Updated on January 12, 2016

This week you learned about the effects of alcohol abuse and cigarette smoking. Which habit do you think is more destructive? Why? Please consider the long-term effects on society, including the social, medical, and economic impact of these choices.

Alcohol abuse and cigarette smoking are both very destructive habits that can have long-term effects on society. I personally feel that cigarette smoking is more destructive than alcohol abuse because of the number of deaths caused by smoking in relation to alcohol abuse. Alcohol abuse is estimated to cause 10,839 from drunk drivers causing accidents; that is one person every 50 minutes will die due to a drunk driver (Drunk Driving Facts: The Costs Of Drinking And Driving, 2015). It is estimated that 88,000 people die every year from alcohol related causes (Alcohol Facts and Statistics, n.d.). Cigarette smoking is estimated to cause more than 480,000 deaths per year (Tobacco-Related Mortality, 2015). Exposure to secondhand smoke is estimated to be responsible for 7,333 annual deaths from lung cancer and 33,951 annual deaths from heart disease (Tobacco-Related Mortality, 2015). It is estimated that 88,000 to 100,000 deaths are caused by alcohol abuse and drunk driving while cigarette smoking is estimated to kill about 521,000 people from smoking and secondhand smoke. This makes cigarette smoking more destructive than alcohol abuse purely from the difference in the number of deaths it causes annually.

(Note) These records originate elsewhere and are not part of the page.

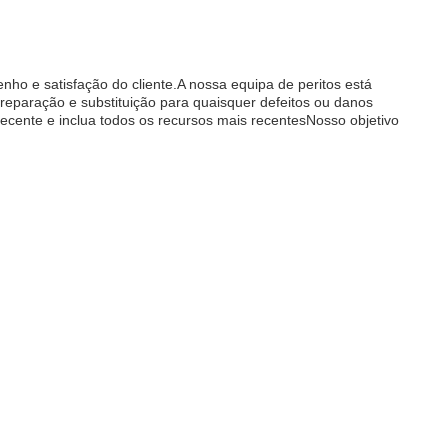
nho e satisfação do cliente.A nossa equipa de peritos está
reparação e substituição para quaisquer defeitos ou danos
ecente e inclua todos os recursos mais recentesNosso objetivo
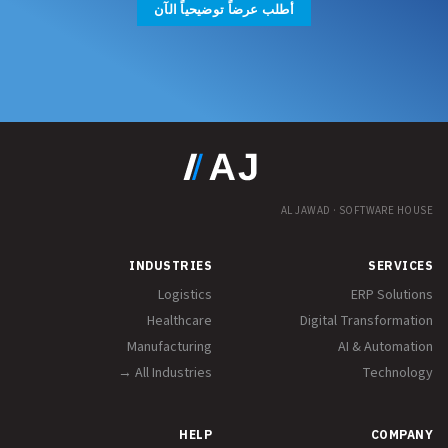
أطلب عرضاً توضيحياً الآن
AL JAWAD · SOFTWARE HOUSE
INDUSTRIES
SERVICES
Logistics
ERP Solutions
Healthcare
Digital Transformation
Manufacturing
AI & Automation
All Industries →
Technology
HELP
COMPANY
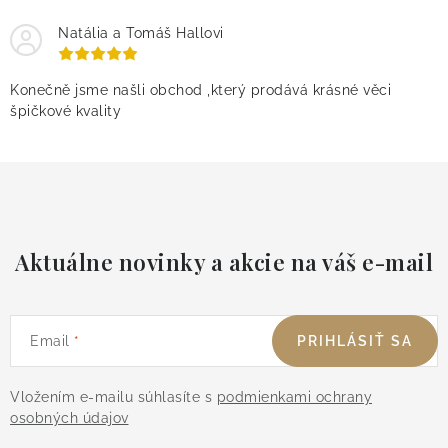
Natália a Tomáš Hallovi
Konečně jsme našli obchod ,který prodává krásné věci
špičkové kvality
Aktuálne novinky a akcie na váš e-mail
Email
PRIHLÁSIŤ SA
Vložením e-mailu súhlasíte s
podmienkami ochrany
osobných údajov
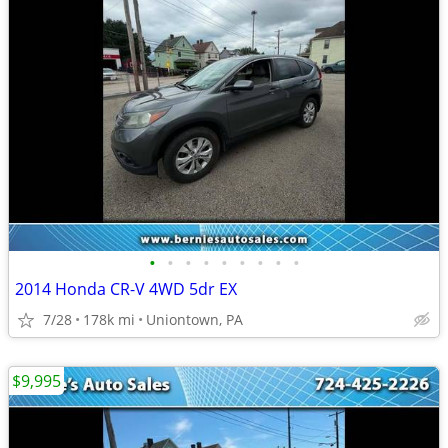
•
•
•
•
•
•
•
•
•
2014 Honda CR-V 4WD 5dr EX
7/28
178k mi
Uniontown, PA
$9,995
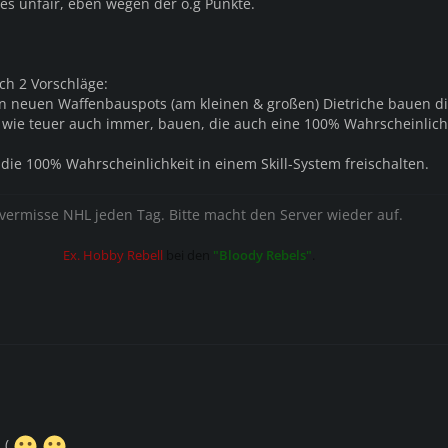
 es unfair, eben wegen der o.g Punkte.
ch 2 Vorschläge:
n neuen Waffenbauspots (am kleinen & großen) Dietriche bauen di
 wie teuer auch immer, bauen, die auch eine 100% Wahrscheinlich
die 100% Wahrscheinlichkeit in einem Skill-System freischalten.
 vermisse NHL jeden Tag. Bitte macht den Server wieder auf.
Ex. Hobby Rebell
bei den
"Bloody Rebels"
.
 (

Alcohol abuse and cigarette smoking are also both very destructive to the human body and to the economy. Alcohol abuse is estimated to cost the United States approximately 25 billion dollars in health care and 224 billion dollars overall annually (Trends & Statistics, 2015). Cigarette smoking is estimated to cost the United States 130 billion dollars in health care costs and 295 billion dollars overall annually (Trends & Statistics, 2015). While some alcohol abusers and smokers do pay for their own health care many do not, or cannot, in which case the United States taxpayers end up having to pay for these bad habits. In addition to costing the United States economically, alcohol abuse and cigarette smoking are also damaging to those who participate in them.

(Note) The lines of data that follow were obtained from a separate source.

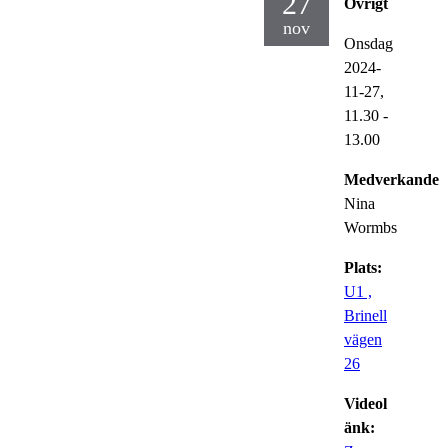
27
Övrigt
nov
Onsdag
2024-
11-27,
11.30
-
13.00
Medverkande:
Nina
Wormbs
Plats:
U1 ,
Brinell
vägen
26
Videol
änk:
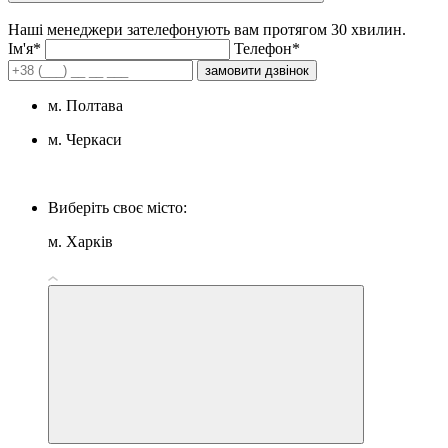
Наші менеджери зателефонують вам протягом 30 хвилин.
Iм'я*
Телефон*
замовити дзвінок
м. Полтава
м. Черкаси
Виберіть своє місто:
м. Харків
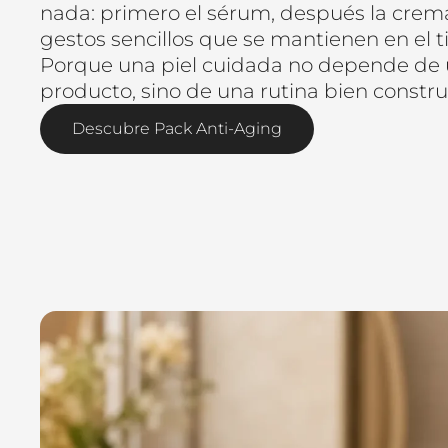
nada: primero el sérum, después la crem
gestos sencillos que se mantienen en el 
Porque una piel cuidada no depende de 
producto, sino de una rutina bien constru
Descubre Pack Anti-Aging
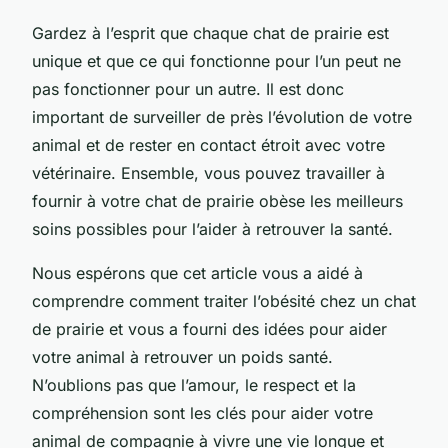
Gardez à l’esprit que chaque chat de prairie est
unique et que ce qui fonctionne pour l’un peut ne
pas fonctionner pour un autre. Il est donc
important de surveiller de près l’évolution de votre
animal et de rester en contact étroit avec votre
vétérinaire. Ensemble, vous pouvez travailler à
fournir à votre chat de prairie obèse les meilleurs
soins possibles pour l’aider à retrouver la santé.
Nous espérons que cet article vous a aidé à
comprendre comment traiter l’obésité chez un chat
de prairie et vous a fourni des idées pour aider
votre animal à retrouver un poids santé.
N’oublions pas que l’amour, le respect et la
compréhension sont les clés pour aider votre
animal de compagnie à vivre une vie longue et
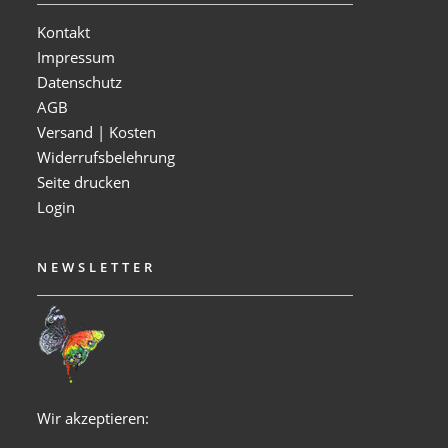
Kontakt
Impressum
Datenschutz
AGB
Versand | Kosten
Widerrufsbelehrung
Seite drucken
Login
NEWSLETTER
Wir akzeptieren:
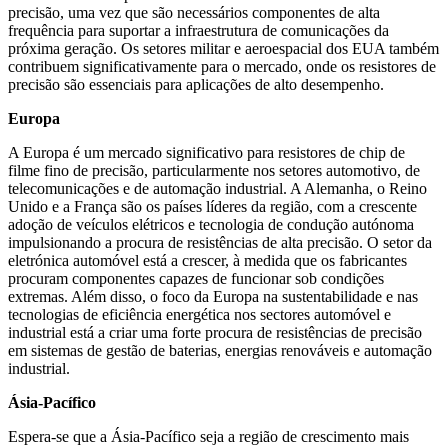
precisão, uma vez que são necessários componentes de alta
frequência para suportar a infraestrutura de comunicações da
próxima geração. Os setores militar e aeroespacial dos EUA também
contribuem significativamente para o mercado, onde os resistores de
precisão são essenciais para aplicações de alto desempenho.
Europa
A Europa é um mercado significativo para resistores de chip de
filme fino de precisão, particularmente nos setores automotivo, de
telecomunicações e de automação industrial. A Alemanha, o Reino
Unido e a França são os países líderes da região, com a crescente
adoção de veículos elétricos e tecnologia de condução autónoma
impulsionando a procura de resistências de alta precisão. O setor da
eletrónica automóvel está a crescer, à medida que os fabricantes
procuram componentes capazes de funcionar sob condições
extremas. Além disso, o foco da Europa na sustentabilidade e nas
tecnologias de eficiência energética nos sectores automóvel e
industrial está a criar uma forte procura de resistências de precisão
em sistemas de gestão de baterias, energias renováveis ​​e automação
industrial.
Ásia-Pacífico
Espera-se que a Ásia-Pacífico seja a região de crescimento mais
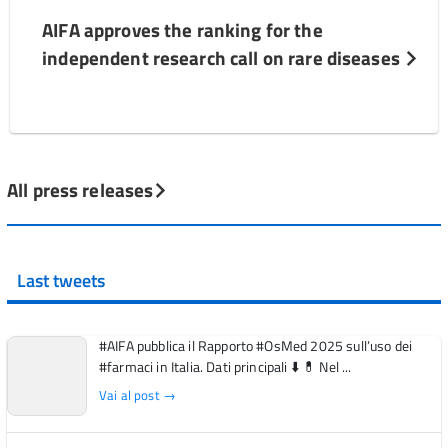
AIFA approves the ranking for the
independent research call on rare diseases
All press releases
Last tweets
#AIFA pubblica il Rapporto #OsMed 2025 sull’uso dei
#farmaci in Italia. Dati principali ⬇️ 💊 Nel ...
Vai al post →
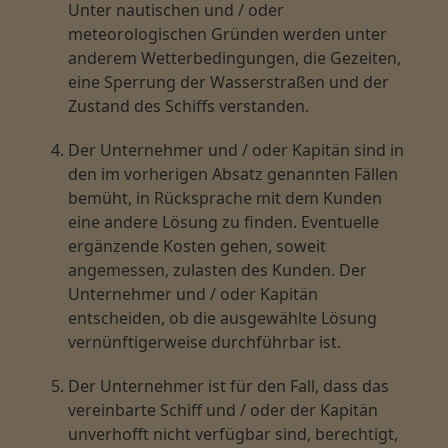
Unter nautischen und / oder
meteorologischen Gründen werden unter
anderem Wetterbedingungen, die Gezeiten,
eine Sperrung der Wasserstraßen und der
Zustand des Schiffs verstanden.
Der Unternehmer und / oder Kapitän sind in
den im vorherigen Absatz genannten Fällen
bemüht, in Rücksprache mit dem Kunden
eine andere Lösung zu finden. Eventuelle
ergänzende Kosten gehen, soweit
angemessen, zulasten des Kunden. Der
Unternehmer und / oder Kapitän
entscheiden, ob die ausgewählte Lösung
vernünftigerweise durchführbar ist.
Der Unternehmer ist für den Fall, dass das
vereinbarte Schiff und / oder der Kapitän
unverhofft nicht verfügbar sind, berechtigt,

Alcohol abuse can cause a lower resistance to diseases, less protection against diseases, and an increased risk of stroke (Hales, 2013, p. 433). Alcohol abuse also weakens heart muscles, raises blood pressure, irregular heartbeats, altered hormone levels, irregular menstrual cycles, an increased risk of having a child with a birth defect, damaged brain cells, impaired memory, dulled senses, and an impaired physical condition (Hales, 2013, p. 433). People who abuse alcohol are much more likely to suffer from cancer, pancreatitis, alcoholic hepatitis, and cirrhosis (Hales, 2013, p. 433). Cigarette smoking can cause premature death, cancer, heart disease, strokes, and respiratory diseases (Hales, 2013, p. 459). Cigarette smoking alters mood-regulating chemicals, stimulates craving for nicotine, dulls taste buds, irritates the membranes, damages the air sacs, narrows air passages, stimulates adrenaline production, increase heart rate, increases blood pressure, and inhibits the formation of urine (Hales, 2013, p. 458). Alcohol abuse and cigarette smoking are both very destructive towards the human body.

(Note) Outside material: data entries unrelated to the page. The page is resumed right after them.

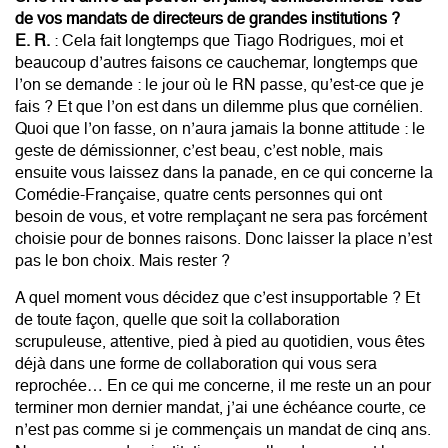
de vos mandats de directeurs de grandes institutions ?
E. R.
: Cela fait longtemps que Tiago Rodrigues, moi et
beaucoup d’autres faisons ce cauchemar, longtemps que
l’on se demande : le jour où le RN passe, qu’est-ce que je
fais ? Et que l’on est dans un dilemme plus que cornélien.
Quoi que l’on fasse, on n’aura jamais la bonne attitude : le
geste de démissionner, c’est beau, c’est noble, mais
ensuite vous laissez dans la panade, en ce qui concerne la
Comédie-Française, quatre cents personnes qui ont
besoin de vous, et votre remplaçant ne sera pas forcément
choisie pour de bonnes raisons. Donc laisser la place n’est
pas le bon choix. Mais rester ?
A quel moment vous décidez que c’est insupportable ? Et
de toute façon, quelle que soit la collaboration
scrupuleuse, attentive, pied à pied au quotidien, vous êtes
déjà dans une forme de collaboration qui vous sera
reprochée… En ce qui me concerne, il me reste un an pour
terminer mon dernier mandat, j’ai une échéance courte, ce
n’est pas comme si je commençais un mandat de cinq ans.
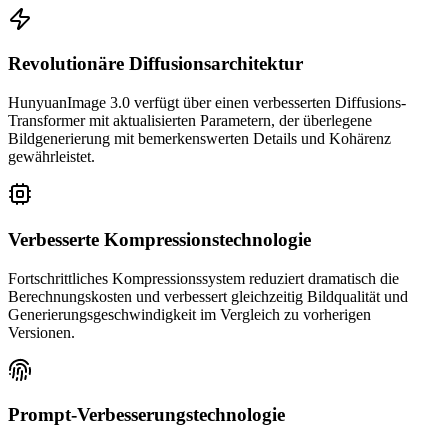
Revolutionäre Diffusionsarchitektur
HunyuanImage 3.0 verfügt über einen verbesserten Diffusions-
Transformer mit aktualisierten Parametern, der überlegene
Bildgenerierung mit bemerkenswerten Details und Kohärenz
gewährleistet.
Verbesserte Kompressionstechnologie
Fortschrittliches Kompressionssystem reduziert dramatisch die
Berechnungskosten und verbessert gleichzeitig Bildqualität und
Generierungsgeschwindigkeit im Vergleich zu vorherigen
Versionen.
Prompt-Verbesserungstechnologie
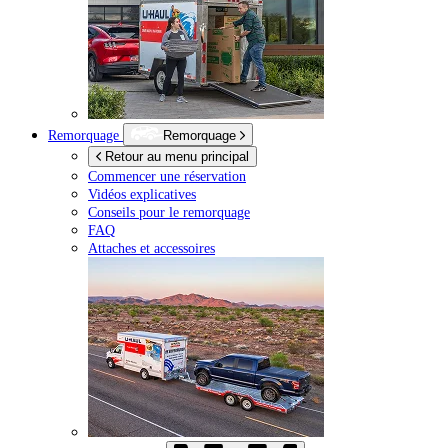
Remorquage
Remorquage
Retour au menu principal
Commencer une réservation
Vidéos explicatives
Conseils pour le remorquage
FAQ
Attaches et accessoires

Cigarette smoking is overall more destructive than alcohol abuse. On average cigarette smoking kills 392,000 more individuals than alcohol abuse does overall. Cigarette smoking costs the United States approximately 71 billion dollars more than alcohol abuse does. Cigarette smoking is also more damaging to the human body than alcohol abuse and is harder to reverse than the damages cause by alcohol. Statistically speaking, cigarette smoking is the more damaging because the loss of life, cost, and damage is more severe than that caused by alcohol abuse.

References

Alcohol Facts and Statistics. (n.d.). Retrieved October 22, 2015, from http://www.niaaa.nih.gov/alcohol-health/overview-alcohol-consumption/alcohol-facts-and-statistics

Drunk Driving Facts: The Costs Of Drinking And Driving. (2015, February 23). Retrieved October 22, 2015, from http://www.drive-safely.net/drunk-driving-facts/

Hales, D. (2013). Invitation to Health: Live It Now (16th ed.). Cengage Learning.